Klein's theory is too valuable to dismiss but too problematic and even hazardous to accept whole cloth. Clinician and layman alike have been left to glean for themselves the gems from the gravel. Nietzsche observed that every man's philosophy stands as a personal memoir. Phyllis Grosskurth's biography of Klein provides a vital insight into the psychological derivations from Klein life that eventually found their way in her theoretical system. In Grosskurth's biography we find an assertively independent woman whose capacity for brilliant perspicacity was often matched by an equally vast capacity for self-deception and illusion. We learn about her narcissistic, neglectful mother who callously meddled in Klein's own later marriage and motherhood. We come to know her invalid, passive-aggressive older brother, Emanuel, who Klein idealized and endured in return her brother's self-serving manipulations. Both her mother and her brother oozed malignant envy whereas her father and her husband both proved remote, ineffectual, and rejecting. Klein's relationship with her own children were remarkably troubled which may have contributed to one son's lifelong depression and possible suicide and her oldest son (who Klein may have "analyzed" herself) to maintain a defensive distance from her. Her daughter, Melitta, went on to become an analyst herself and then set out to counter and humiliate her mother at every opportunity within the psychoanalytic community. For her part, Klein largely disavowed or denied these personal realities, which have instead, found expression through her "insights" into others (her conspicous absense of bad mothering in her theory suggesting something of a "moral defense").

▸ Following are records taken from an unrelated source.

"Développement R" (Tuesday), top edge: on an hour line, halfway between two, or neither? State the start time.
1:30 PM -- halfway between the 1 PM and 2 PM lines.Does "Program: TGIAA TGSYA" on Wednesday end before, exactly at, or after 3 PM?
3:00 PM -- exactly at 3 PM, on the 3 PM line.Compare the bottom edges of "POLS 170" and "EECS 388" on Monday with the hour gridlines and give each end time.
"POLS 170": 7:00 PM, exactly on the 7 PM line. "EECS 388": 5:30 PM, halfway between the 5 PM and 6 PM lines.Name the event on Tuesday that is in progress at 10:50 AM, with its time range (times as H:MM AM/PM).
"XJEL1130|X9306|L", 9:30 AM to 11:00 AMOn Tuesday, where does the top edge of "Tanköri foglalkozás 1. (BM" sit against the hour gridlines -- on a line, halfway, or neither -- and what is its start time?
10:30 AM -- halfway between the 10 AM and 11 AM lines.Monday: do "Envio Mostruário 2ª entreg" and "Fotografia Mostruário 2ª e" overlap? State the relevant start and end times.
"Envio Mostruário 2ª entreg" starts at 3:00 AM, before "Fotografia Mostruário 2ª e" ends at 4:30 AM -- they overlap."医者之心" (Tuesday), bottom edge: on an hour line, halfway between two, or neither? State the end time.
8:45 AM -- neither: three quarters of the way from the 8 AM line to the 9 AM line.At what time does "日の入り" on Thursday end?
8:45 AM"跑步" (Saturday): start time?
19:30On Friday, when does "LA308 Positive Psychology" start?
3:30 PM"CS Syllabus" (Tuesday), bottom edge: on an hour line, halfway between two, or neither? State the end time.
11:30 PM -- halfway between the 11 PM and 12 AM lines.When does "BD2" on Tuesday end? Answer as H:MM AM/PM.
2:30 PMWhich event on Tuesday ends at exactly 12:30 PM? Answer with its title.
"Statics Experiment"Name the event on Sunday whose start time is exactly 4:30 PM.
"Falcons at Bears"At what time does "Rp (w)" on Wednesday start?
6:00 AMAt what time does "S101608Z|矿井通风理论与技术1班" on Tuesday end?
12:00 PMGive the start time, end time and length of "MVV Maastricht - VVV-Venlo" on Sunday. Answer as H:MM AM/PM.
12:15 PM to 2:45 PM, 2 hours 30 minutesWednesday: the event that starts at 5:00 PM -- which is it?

In the able hands of Grosskurth, Klein's life and times reads as a sympathetic tragedy rather than a soap opera. It is clear that Grosskurth maintains an admiration for Klein and her contributions despite her considerable failings. Well written, balanced, and carefully documented, Grosskurth's account of Klein and the psychoanalytic community of her period will undoubtedly disillusion, even scandalize, many readers regarding the merits of psychoanalytic theories and practice. But as any artist or student of human nature knows (who is humble enough to admit it), the most probing and lasting insights have always tended to come from those who have lived through their own afflictions.